Beyond mammoths: How gene editing can be used in other fields

While de-extinction projects capture headlines with dreams of resurrecting mammoths, the same technologies at play — especially CRISPR — are quietly transforming something even more profound: human health.
The tools that might one day bring back the dodo are already being used to fight diseases, correct genetic disorders, and even rethink how we treat infection.
At the core of this revolution is precision. CRISPR does not just snip DNA randomly — it can target exact locations in the genome, making it possible to fix mutations that cause inherited diseases.
Take sickle cell anemia, for instance.
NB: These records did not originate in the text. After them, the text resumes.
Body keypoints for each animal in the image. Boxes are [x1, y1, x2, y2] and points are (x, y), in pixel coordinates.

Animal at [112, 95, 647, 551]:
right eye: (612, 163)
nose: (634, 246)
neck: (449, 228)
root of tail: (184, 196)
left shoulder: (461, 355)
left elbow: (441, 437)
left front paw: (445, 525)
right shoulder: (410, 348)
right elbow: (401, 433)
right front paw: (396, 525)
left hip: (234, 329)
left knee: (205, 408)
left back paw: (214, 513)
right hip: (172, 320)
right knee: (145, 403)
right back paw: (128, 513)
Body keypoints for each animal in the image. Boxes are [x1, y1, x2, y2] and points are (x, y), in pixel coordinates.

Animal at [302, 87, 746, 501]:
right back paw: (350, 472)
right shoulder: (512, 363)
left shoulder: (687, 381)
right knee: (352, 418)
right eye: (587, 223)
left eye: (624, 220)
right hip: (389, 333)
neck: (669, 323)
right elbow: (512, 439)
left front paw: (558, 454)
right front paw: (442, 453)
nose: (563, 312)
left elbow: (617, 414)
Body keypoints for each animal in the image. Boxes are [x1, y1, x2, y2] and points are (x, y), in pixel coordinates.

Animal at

It is caused by a single glitch in the DNA that affects the shape of red blood cells. Scientists are now using CRISPR to go straight to that faulty code and rewrite it. In early clinical trials, some patients showed dramatic improvement — without traditional drugs or transplants.
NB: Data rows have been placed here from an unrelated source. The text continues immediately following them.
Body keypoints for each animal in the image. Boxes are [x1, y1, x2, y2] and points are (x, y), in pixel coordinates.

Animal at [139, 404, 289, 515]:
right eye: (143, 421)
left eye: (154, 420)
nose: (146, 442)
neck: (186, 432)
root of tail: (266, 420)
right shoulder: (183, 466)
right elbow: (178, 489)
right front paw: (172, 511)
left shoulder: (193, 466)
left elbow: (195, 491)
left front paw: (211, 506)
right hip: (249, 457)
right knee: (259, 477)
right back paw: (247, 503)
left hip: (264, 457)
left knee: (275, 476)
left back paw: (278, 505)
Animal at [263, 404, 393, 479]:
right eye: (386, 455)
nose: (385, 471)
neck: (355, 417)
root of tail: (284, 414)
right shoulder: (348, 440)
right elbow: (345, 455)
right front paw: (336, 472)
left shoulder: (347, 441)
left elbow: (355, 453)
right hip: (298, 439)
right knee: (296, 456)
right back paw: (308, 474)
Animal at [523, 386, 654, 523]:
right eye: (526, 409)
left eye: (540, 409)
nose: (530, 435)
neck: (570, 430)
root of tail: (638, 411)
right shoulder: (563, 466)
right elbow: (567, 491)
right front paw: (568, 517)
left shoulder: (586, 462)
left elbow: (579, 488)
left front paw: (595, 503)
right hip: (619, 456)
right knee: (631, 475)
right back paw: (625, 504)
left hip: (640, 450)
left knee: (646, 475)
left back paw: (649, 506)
But it is not just rare genetic diseases that stand to benefit. Gene editing is also being explored as a weapon against viruses like HIV. By removing or disabling the virus's genetic material hidden within a patient's DNA, researchers hope to achieve what once seemed impossible: a real, lasting cure.
Cancer treatment is another frontier. Scientists are using CRISPR to reprogram a patient's immune cells so they can better recognize and destroy tumors. It is like upgrading the body's own defenses to fight smarter and harder.
And then there is the potential to prevent disease before it even starts. In the future, gene editing might allow doctors to correct harmful mutations in embryos.